Lastly, stretch ┬ábefore bed. The importance of this one is pretty self explanatory. I stretch every single night before bed because I generally have been home from the gym for a while and this is precisely when all the tightness hits. Furthermore, I like to be a bit limber before bed so I don’t pull a muscle rolling around while I sleep. Okay… that was a poorly written joke but really I don’t like the super stiff feeling I have in the morning if I don’t stretch properly at night.

Don’t over do this! I’m not suggesting you need to break out into a full on yoga session every five minutes. I’m also not saying that you should burn 10-15 minutes of your work day stretching in the afternoons. A quick 3-5 minute stretch session should get all the big muscle groups appropriately. You’ll feel generally better throughout the day, and save the big stretches for the morning and evening.

Get Outside

I understand that not everyone works in a work environment where they can take a midday stroll or walk outside. With the disappearance of the classic “smoke-break”… thank goodness… we now really have no excuse to get outside throughout the day. This is why I generally try to make it a point to go grab coffee or lunch somewhere within walking distance of my office.

Having this plan going into each day is very helpful. Yes, I know this can become an expensive habit and every frugal website/blog on the internet tells you to cut out that cup of coffee a day or to pack your own lunch. I guess if you have to save the money (something I should do more of) then make it a point to still go for a walk at lunch. Even if you just walk around the block, getting out of the office can rekindle your morning motivation and excite you about pushing through the rest of the day.

One thing that helps me is finding interesting landmarks in your area and visiting those each day. Not everyone works in a super cool location, but if you do this should be extremely simple. Make sure you bring some decent walking shoes to work. There’s no sense in tromping around the sidewalks in brand new high heels girls, and guys I know from personal experience that my dress shoes are not exactly the best for being active.

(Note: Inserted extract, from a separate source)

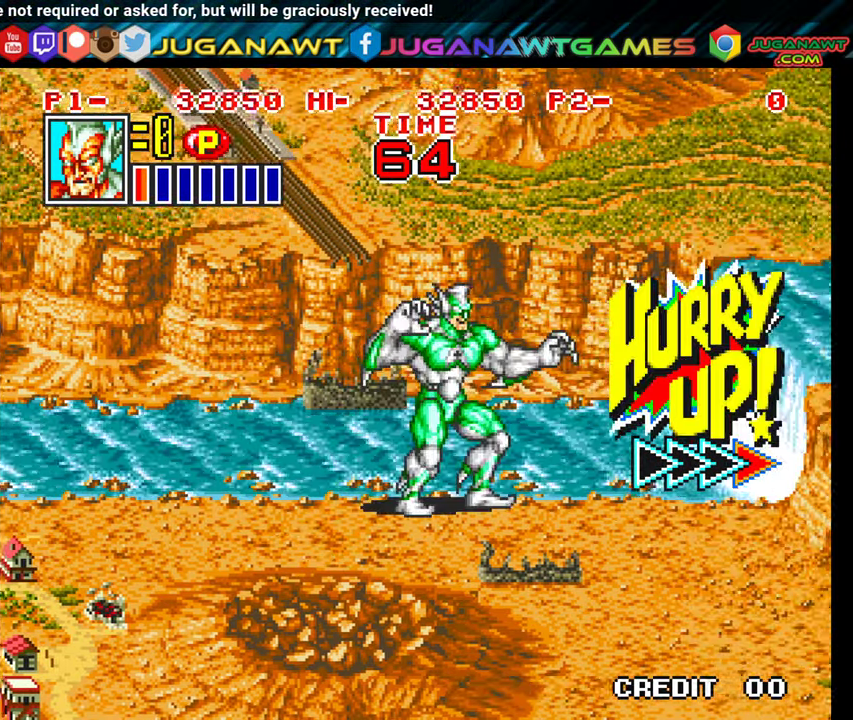
{"buttons": ["DPAD_DOWN", "DPAD_RIGHT"], "events": [[150, "DPAD_RIGHT", "down"], [417, "DPAD_DOWN", "down"]]}
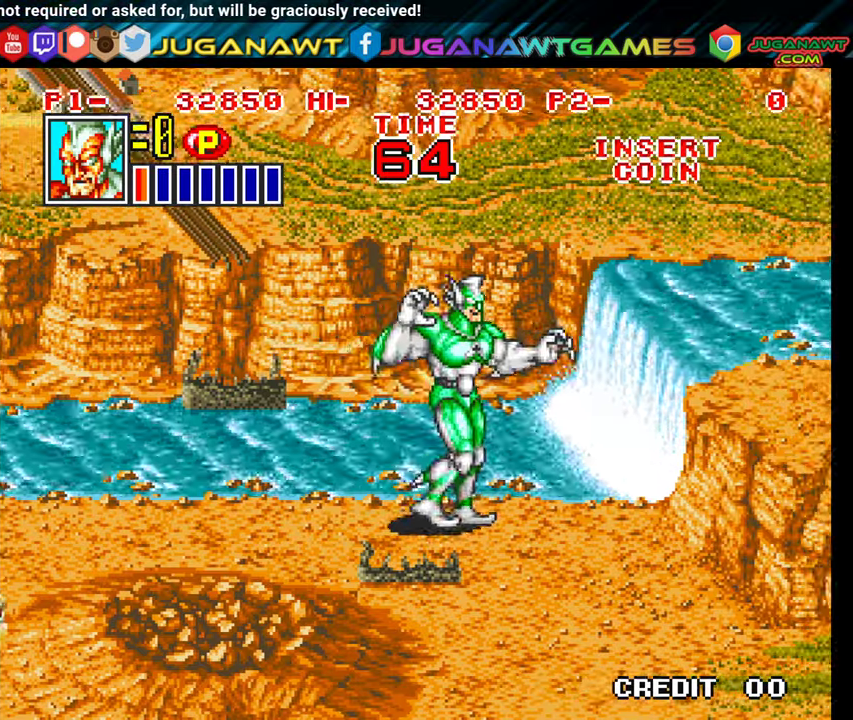
{"buttons": [], "events": [[134, "DPAD_DOWN", "up"], [467, "DPAD_RIGHT", "up"]]}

Add Natural Lighting to Your Workspace

There are many different people out there suggesting you “trick out your cubicle” or something along those lines. Personally I don’t care if my cubicle has bright blue walls, photos, and posters everywhere. It’s a business setting and I am a bit of a minimalist as far as my workspace goes so incorporating new items has to be warranted.

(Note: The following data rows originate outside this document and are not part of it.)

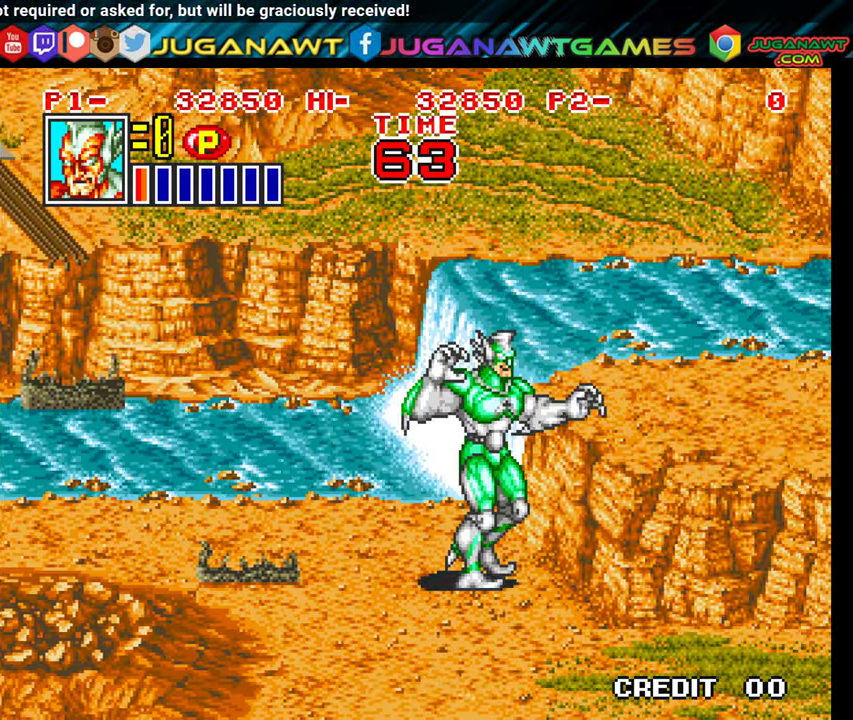
{"buttons": ["DPAD_LEFT"], "events": [[300, "DPAD_RIGHT", "down"], [317, "DPAD_UP", "down"], [350, "DPAD_RIGHT", "up"], [450, "DPAD_LEFT", "down"], [484, "DPAD_UP", "up"]]}
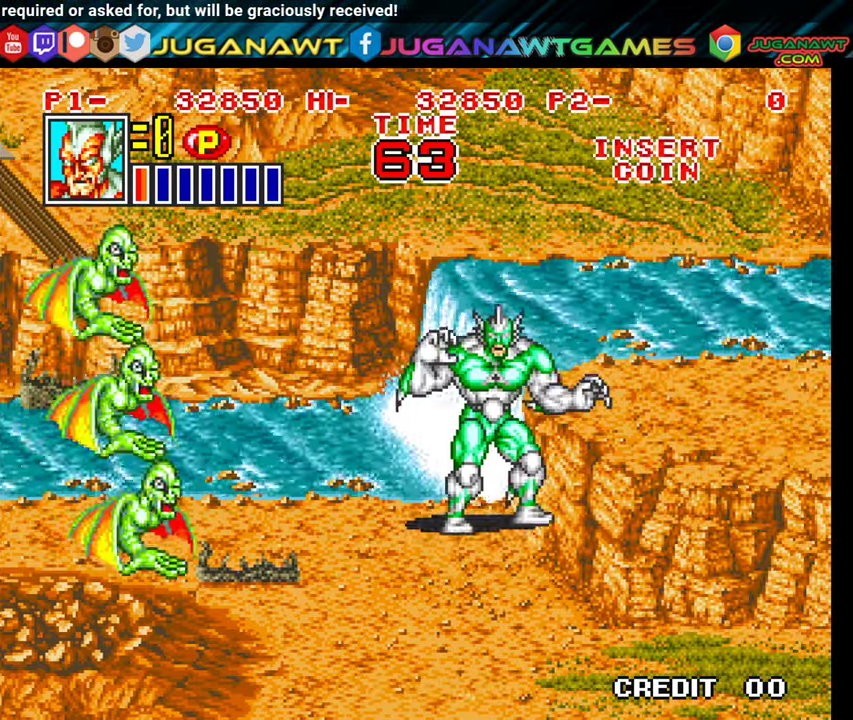
{"buttons": ["DPAD_LEFT"], "events": [[184, "A", "down"], [284, "A", "up"]]}
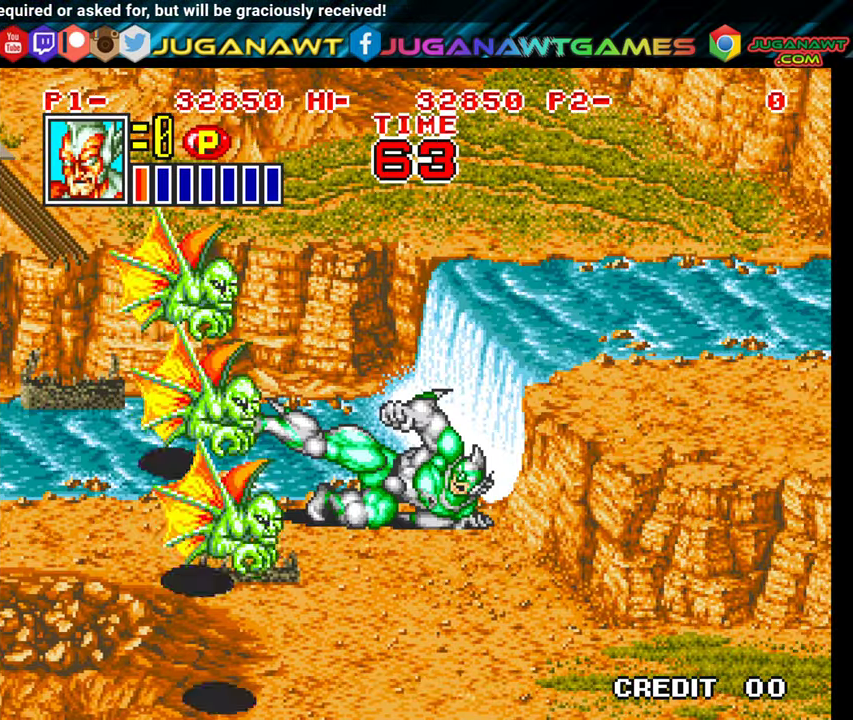
{"buttons": ["DPAD_DOWN", "DPAD_LEFT"], "events": [[17, "DPAD_DOWN", "down"], [167, "X", "down"], [284, "X", "up"]]}
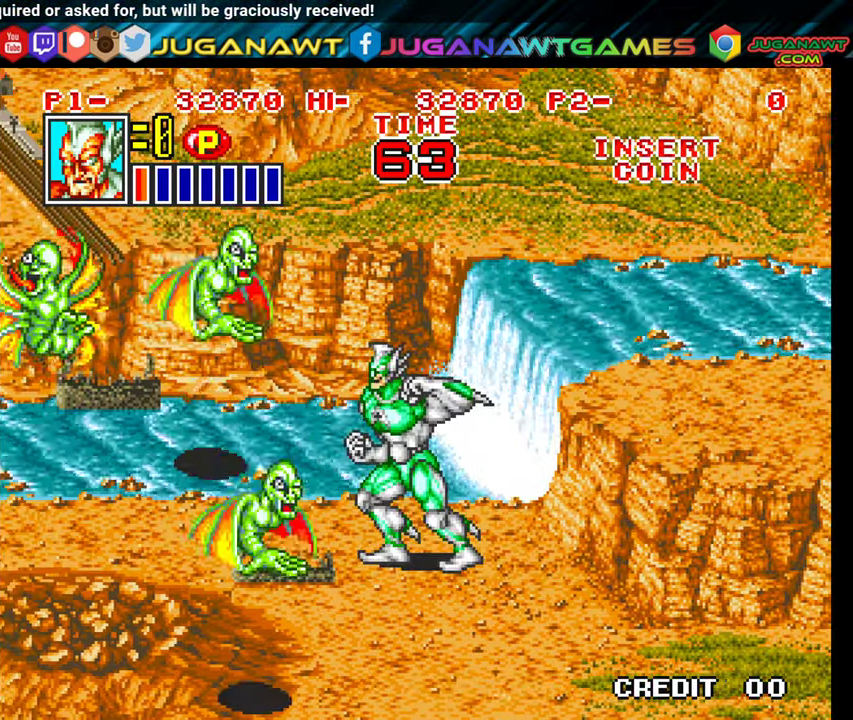
{"buttons": ["DPAD_DOWN", "DPAD_LEFT"], "events": [[267, "X", "down"], [434, "X", "up"]]}
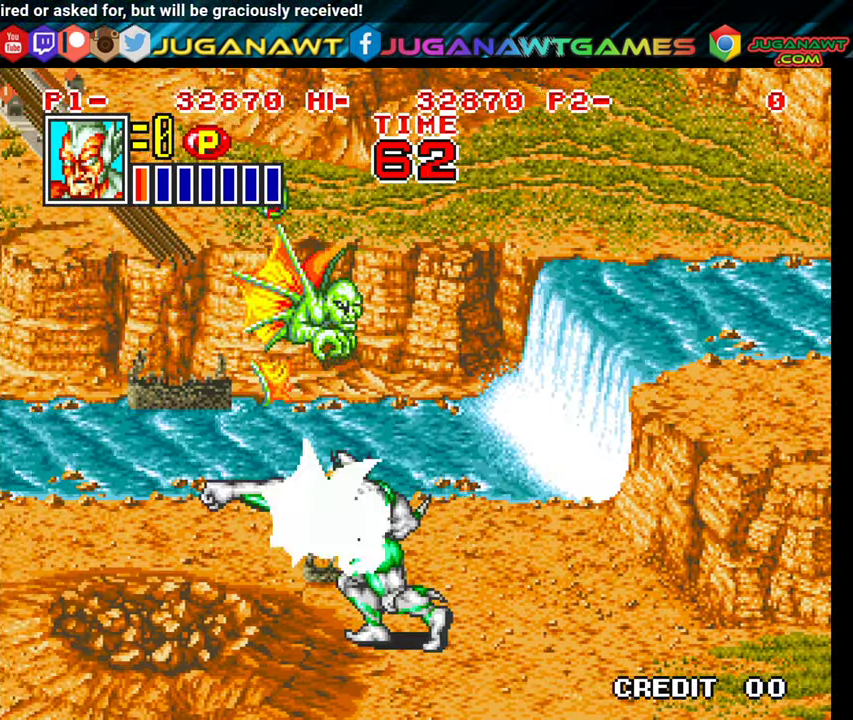
{"buttons": ["DPAD_LEFT"], "events": [[34, "DPAD_DOWN", "up"]]}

One item that I would deem a warranted item for your workspace is a natural lamp. You can find all sorts of these lamps on Amazon (or by clicking above) that provide some natural light to your workspace. The warmer color bulbs help to put you in a better mood. Not to mention an extra lamp can help you see your work better reducing eye strain and headaches.

I have experience a bit of glare on my computer screens from time to time, but if you adjust your lamp shade or direction a bit it should help knock that down. Also, if you really need to focus on your computer I would suggest getting one of those fancy new style lamps that has an off and on switch.


All of these things combined should contribute to an overall healthy office environment. The solutions I have offered are all things that I personally do to make office work not so monotonous throughout the day. I really suggest trying to incorporate all of these if possible, and if that’s not within your reasonable plan of action then at least try to take on one at a time. I think you’ll be amazed at the result. If I have a personal favorite to suggest, it’s getting stretch happy. Stretching is usually a focal point of my day and gives me something to look forward to as a break in the middle of my afternoon.

All of these things and cutting back on that morning caffeine intake really contribute to a healthy work environment. This definitely helps when it comes to being motivated for the gym in the afternoons as well.